Rineloricaria lima
- Conservation status: Data Deficient (IUCN 3.1)

Scientific classification
- Kingdom: Animalia
- Phylum: Chordata
- Class: Actinopterygii
- Order: Siluriformes
- Family: Loricariidae
- Genus: Rineloricaria
- Species: R. lima
- Binomial name: Rineloricaria lima (Kner, 1853)
- Synonyms: Loricaria lima Kner, 1853;

= Rineloricaria lima =

- Authority: (Kner, 1853)
- Conservation status: DD
- Synonyms: Loricaria lima Kner, 1853

Species of catfish

Rineloricaria lima is a species of freshwater ray-finned fish belonging to the family Loricariidae, the suckermouth armored catfishes, and the subfamily Loricariinae, the mailed catfishes.

Rineloricaria lima is known only from its original description, which was based on a single specimen which was dead and dried when it was collected, then taken to Vienna and has been lost.

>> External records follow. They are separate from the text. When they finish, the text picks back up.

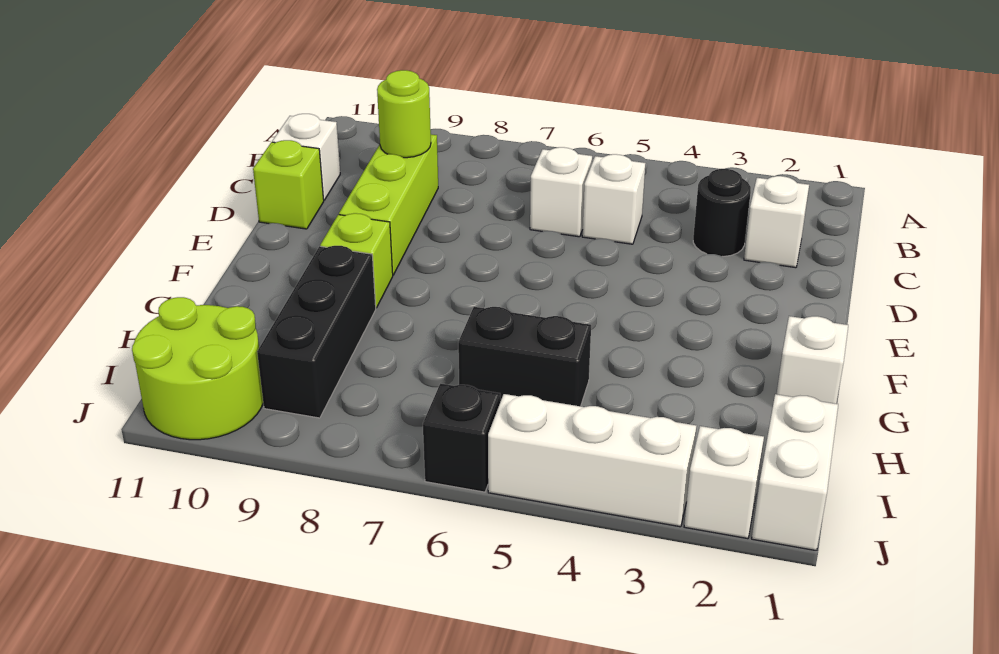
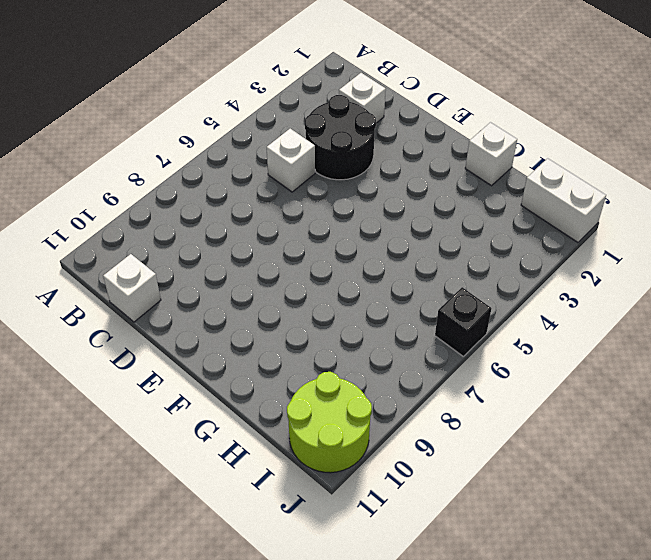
black 2x2 round brick [305,95,376,180] -> black 1x1 round brick [693,169,751,257]
none -> white 1x1 brick [530,147,592,237]
none -> lime 1x3 brick [339,134,438,275]
none -> lime 1x1 brick [253,140,324,229]

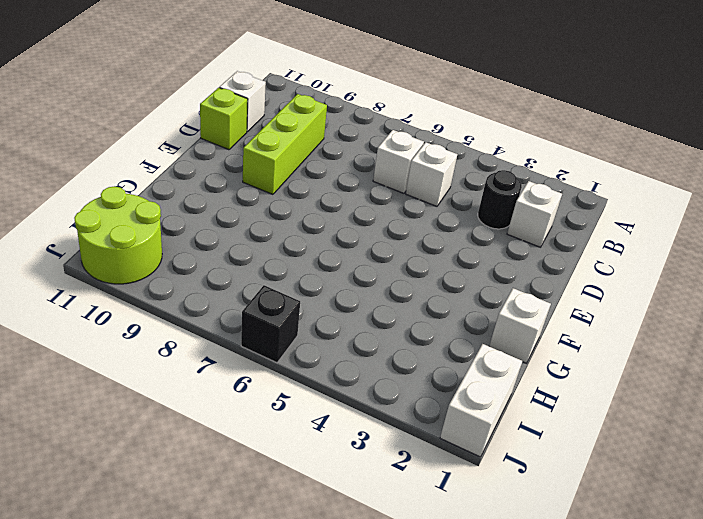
none -> lime 1x1 brick [320,213,393,308]
none -> black 1x3 brick [257,246,376,418]
none -> black 1x2 brick [458,307,591,406]

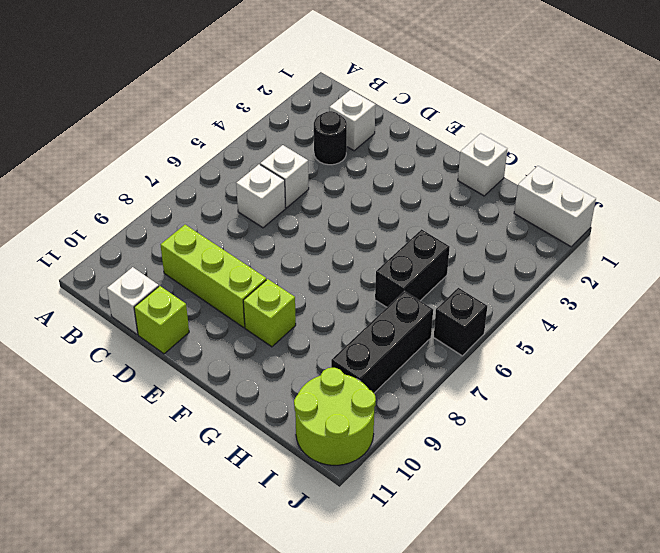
black 1x3 brick [331,291,433,393] -> black 1x3 brick turned to [257,246,376,418]
none -> white 1x1 brick [684,426,764,539]
none -> white 1x3 brick [488,394,696,527]
none -> lime 1x1 round brick [377,70,431,158]

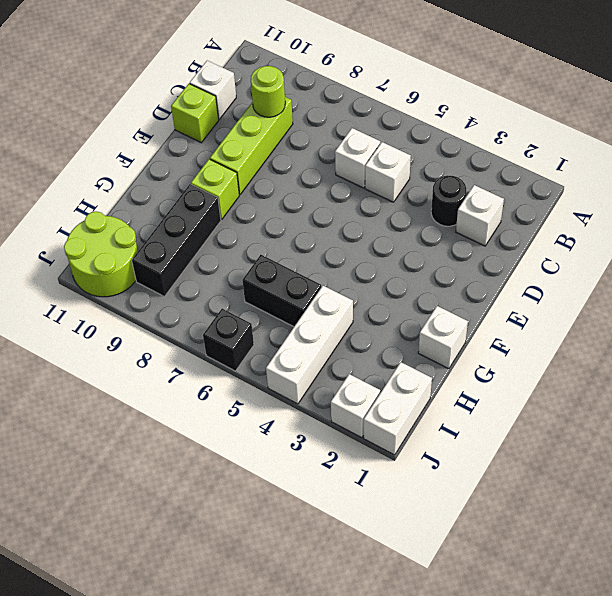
white 1x3 brick [266,286,353,404] -> white 1x3 brick turned to [488,394,696,527]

The type locality was given only as "Brazil". It is the type species of the genus Rineloricaria, and it was collected by Johann Natterer from “Brazilian rivers” during 1817-1835 when he lived in Brazil. The original description is inadequate and sets out characteristics which apply to most species in the genus. As the type specimen has been lost, the lack of accuracy of the type locality and the extensive nature of Johann Natterer's travels in Brazil, it is not simple to apply the name to any specimen and a neotype may need to be designated.